§ Required action 1: Reproduce the passage of the FNCE 2008 blog post below from "Thought I'd do" to "a great experience.", substituting "presentation" for "poster".
§ Required action 2: Write the next part of the FNCE 2008 blog post below, beginning after its final sentence.

01 09 10 Tweet Dietitians Eat Chocolate Too: FNCE 2008 "Dietetic Interns Step Outside the Box and Create an Employee Wellness Program"

Saturday, November 1, 2008

FNCE 2008 "Dietetic Interns Step Outside the Box and Create an Employee Wellness Program"

Hello everyone.

Thought I'd do some shameless self promotion and get right to the meat of this year's Food Nutrition Convention and Expo (FNCE) the Mecca of the nation's RD's/nutritionistas/calorie snobs/foodies. I didn't spend oodles of time at the event, however I did come up on Tuesday to present my awesome poster that I had done during my internship program. It was really a great experience.

First off, if you ever have an opportunity to become active in your local organizations, whether it's the ADA, PTA, or even a civic club meeting, it's a wonderful opportunity to delve into your own interests, meet others who share your interests, and network (hey you may get or give career advice).

§ Supplied records:

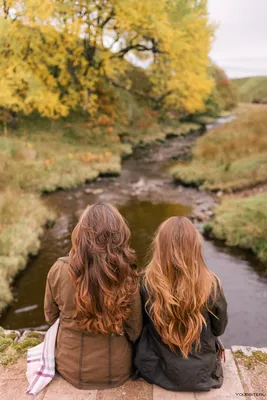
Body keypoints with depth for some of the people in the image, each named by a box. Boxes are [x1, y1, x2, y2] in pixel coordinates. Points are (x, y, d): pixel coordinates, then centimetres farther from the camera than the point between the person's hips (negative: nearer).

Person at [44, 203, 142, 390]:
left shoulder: (59, 270, -22)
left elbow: (51, 317, -2)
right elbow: (135, 331, -9)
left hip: (71, 369, 0)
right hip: (118, 370, 1)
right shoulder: (127, 275, -23)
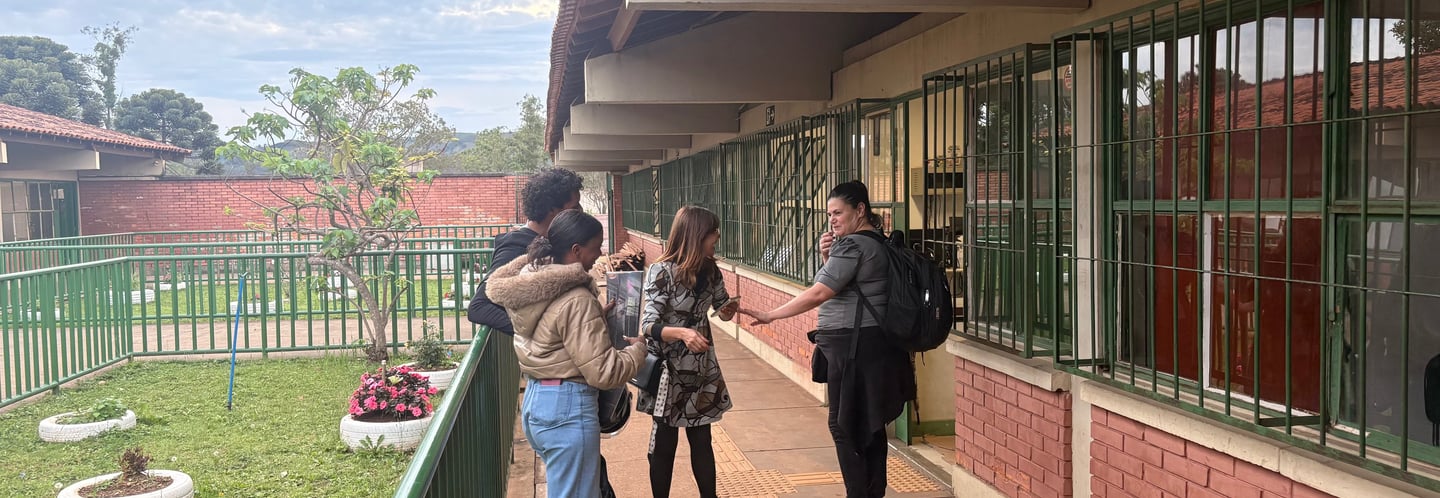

§ Written answer 1:
Thought I'd do some shameless self promotion and get right to the meat of this year's Food Nutrition Convention and Expo (FNCE) the Mecca of the nation's RD's/nutritionistas/calorie snobs/foodies. I didn't spend oodles of time at the event, however I did come up on Tuesday to present my awesome presentation that I had done during my internship program. It was really a great experience.

§ Written answer 2:
My poster which I did with my internship partner Heather was based on a nutrition wellness program we were starting to implement at the University of Maryland College Park South Campus Dining Hall. It was a Rose Mary's Baby of sorts to pull together, but having the honor of it being posted in a national convention and other professionals/colleagues/students take a gander at it made it worth all the while.

The main purpose of the program was to get the dining hall staff to eat healthier...what we didn't expect was that there were socioeconomic/language barriers that limited what we could do. Also, the managers (college educated professionals) gave us little time to interact with the employees to figure out what they wanted and what their needs are.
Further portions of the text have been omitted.